The failure of G4S took everyone by surprise, including Olympic delivery boss Lord Sebastian Coe. Yet, incredibly, the failure was overcome. How did it feel to have a third party put everything at risk? What were the emotions? “Pretty fraught!” says Annison. “The thing I look back on with total pride was how the team pulled together. Everyone, including G4S. They and the MoD [Ministry of Defence], the government, and police collectively pulled together to produce something good. There was a lot of adrenaline, long hours, and it was tense, but we knew what we needed.”
As your correspondent can personally attest, the opening ceremony was a triumph. There were no queues. The mood was euphoric. After the Games, then-London mayor Boris Johnson would even include G4S in his roll call of thanks. One hopes their investors said a quiet word of thanks to Annison for her work.
Certainly the government noticed. Annison got her OBE shortly after. “I was shocked. Plenty of swear words when I opened the letter!”
She stresses that her role didn’t end when the London Games finished. In line with project management best practice, she stayed on to pass on the lessons learned to the Glasgow Commonwealth Games team, and to the Rio Olympics planners.
How do you follow up such a high? The athletes find it tough. Annison knew the only way was to take on another big challenge. So she joined PA Consulting. “I wanted to test out my skills,” she says. PA got her running all sorts of projects, from installing project management functions in a major logistics organisation, to information security at a defence company.
After 16 months of success, she moved out of London with her husband, and landed a new role at the Open University (OU). It’s possibly her best role yet. “I love it! Bill Bryson called the Open University one of the UK’ national treasures,” she says with tremendous warmth in her voice.
The job is huge. The OU has over 168,000 students. And the culture is… different. “Academics have autonomy and an attitude to challenge things. That is part of the beauty. They like good arguments and discussion and teasing things through. That can be quite a challenge when implementing significant change.”
Euphemism for wanting to wring their necks for being awkward? Not at all, says Annison. “You need to get them onboard. You need to bridge all the communities.”
Her big triumph has been to win accreditation from the APM, making it the first university do to so. “I was really proud. The APM was giving us a nod that we were building knowledge management capability in the staff.”
Now she’s helping the OU to change its structure, including closing seven regional offices, as part of it’s new strategic plan.

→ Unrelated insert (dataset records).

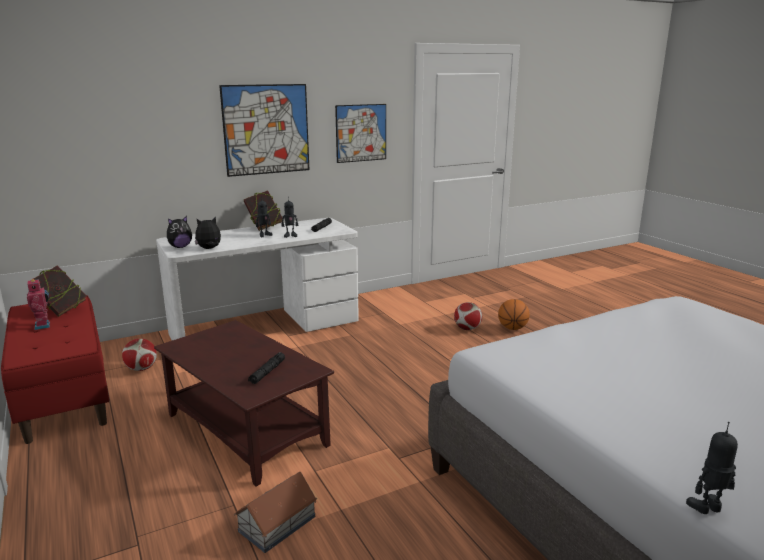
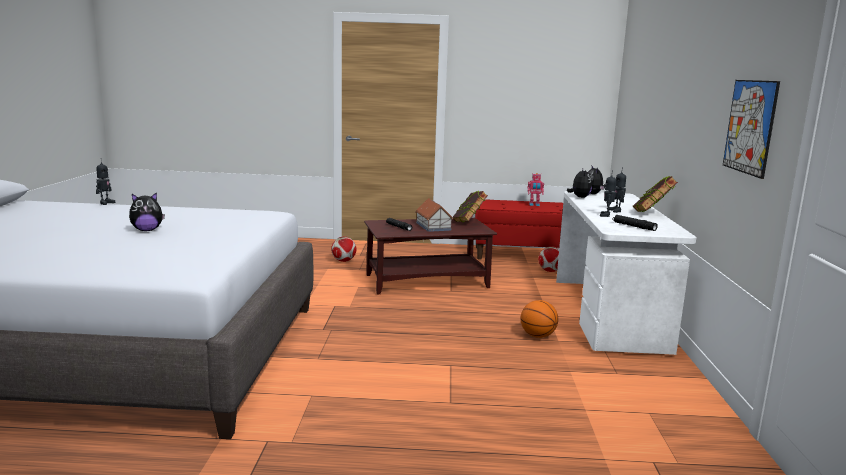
camera: 120 degrees right, 5 degrees down
book [34,265,87,317] -> book moved to [453,190,488,222]
picture [219,84,310,177] -> none
toy house [234,472,317,553] -> toy house moved to [416,198,453,232]
football [454,302,482,330] -> football moved to [331,237,356,262]
basketball [498,299,530,330] -> basketball moved to [521,300,558,338]
none -> plush toy [129,192,165,231]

Is there a lesson from the meteoric rise of Jess Annison? She hints that experiences, not qualifications, are best way to the top. “I am not a massive believer in courses. I put more into building relationships and learning from other people. Having buddies and mentors.”
And, ironically for an arch planner, keep your options open. “I never had a career plan,” she admits. “I still don’t. I think you don’t need to worry if you don’t have a plan. Look out for opportunities and be brave. Have confidence things will work out. They probably will”.